The problem:
Copy out the material below word for word, leaving out the pictures.

#### Record excerpts ####

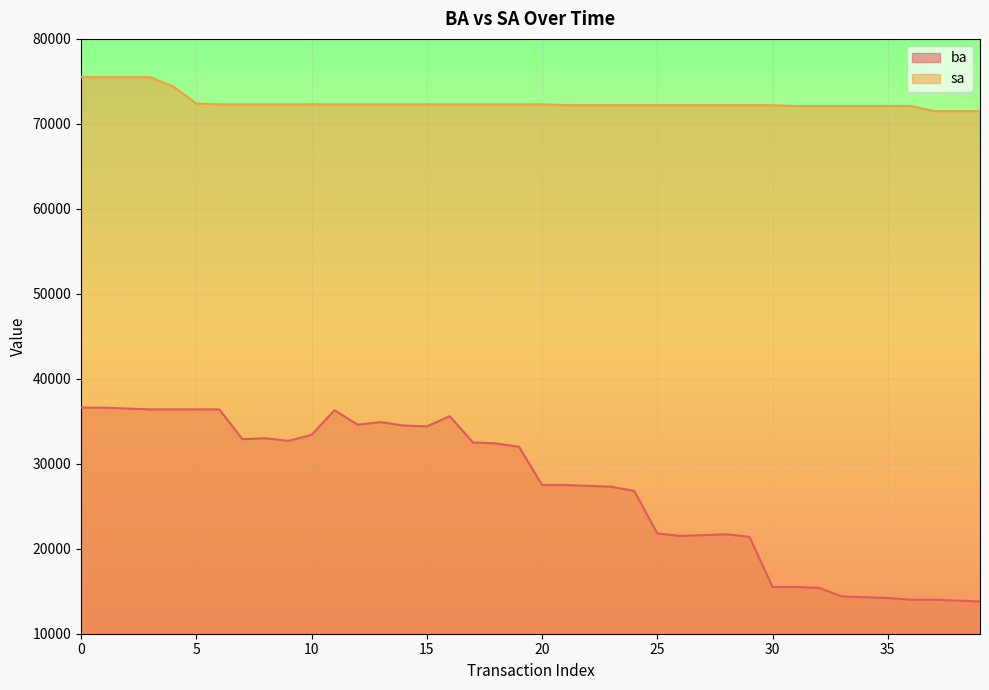

Which series changed the most between 6 and 15?

ba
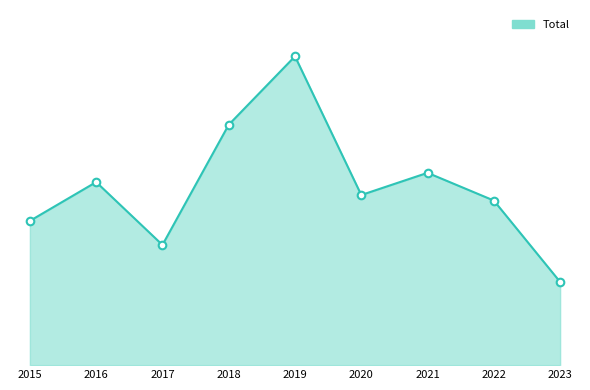

What is the ratio of the value at 2020 to the value at 2021?

0.9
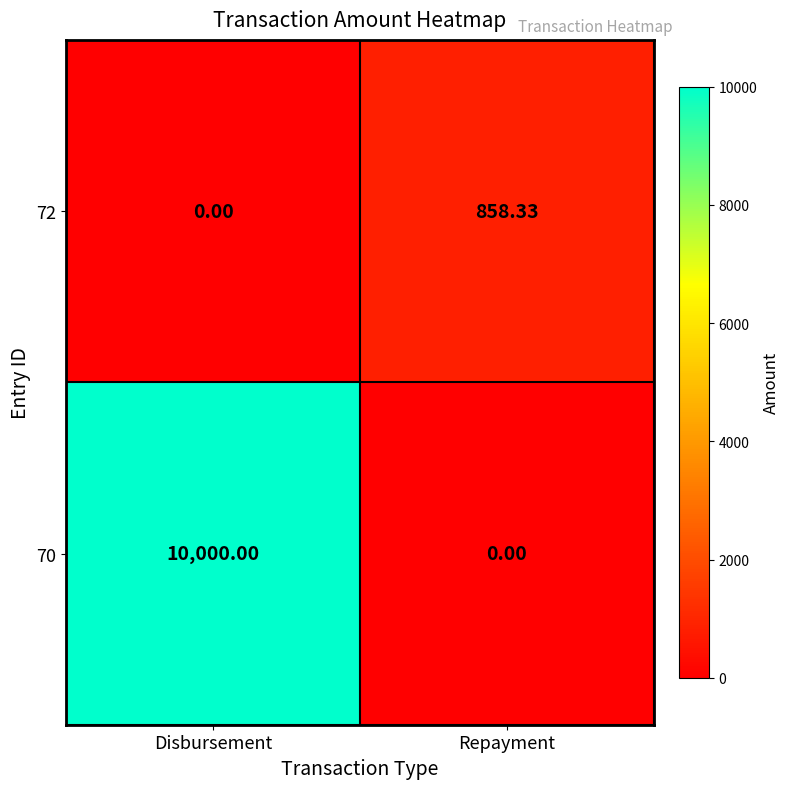

At which category does the chart reach its peak across all series?

Disbursement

####

Task response:
Which series changed the most between 6 and 15?

ba

What is the ratio of the value at 2020 to the value at 2021?

0.9

At which category does the chart reach its peak across all series?

Disbursement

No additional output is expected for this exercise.